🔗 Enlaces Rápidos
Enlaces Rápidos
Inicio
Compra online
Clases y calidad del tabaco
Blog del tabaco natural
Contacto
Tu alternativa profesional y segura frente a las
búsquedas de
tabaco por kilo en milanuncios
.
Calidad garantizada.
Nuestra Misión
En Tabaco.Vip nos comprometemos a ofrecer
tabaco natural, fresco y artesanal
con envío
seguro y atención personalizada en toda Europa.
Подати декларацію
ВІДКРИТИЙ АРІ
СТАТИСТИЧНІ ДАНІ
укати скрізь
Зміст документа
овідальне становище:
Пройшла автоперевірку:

━━━━━━

Reproduce every line of the data above word for word, in the same order.

🔗 Enlaces Rápidos
Enlaces Rápidos
Inicio
Compra online
Clases y calidad del tabaco
Blog del tabaco natural
Contacto
Tu alternativa profesional y segura frente a las
búsquedas de
tabaco por kilo en milanuncios
.
Calidad garantizada.
Nuestra Misión
En Tabaco.Vip nos comprometemos a ofrecer
tabaco natural, fresco y artesanal
con envío
seguro y atención personalizada en toda Europa.
Подати декларацію
ВІДКРИТИЙ АРІ
СТАТИСТИЧНІ ДАНІ
укати скрізь
Зміст документа
овідальне становище:
Пройшла автоперевірку:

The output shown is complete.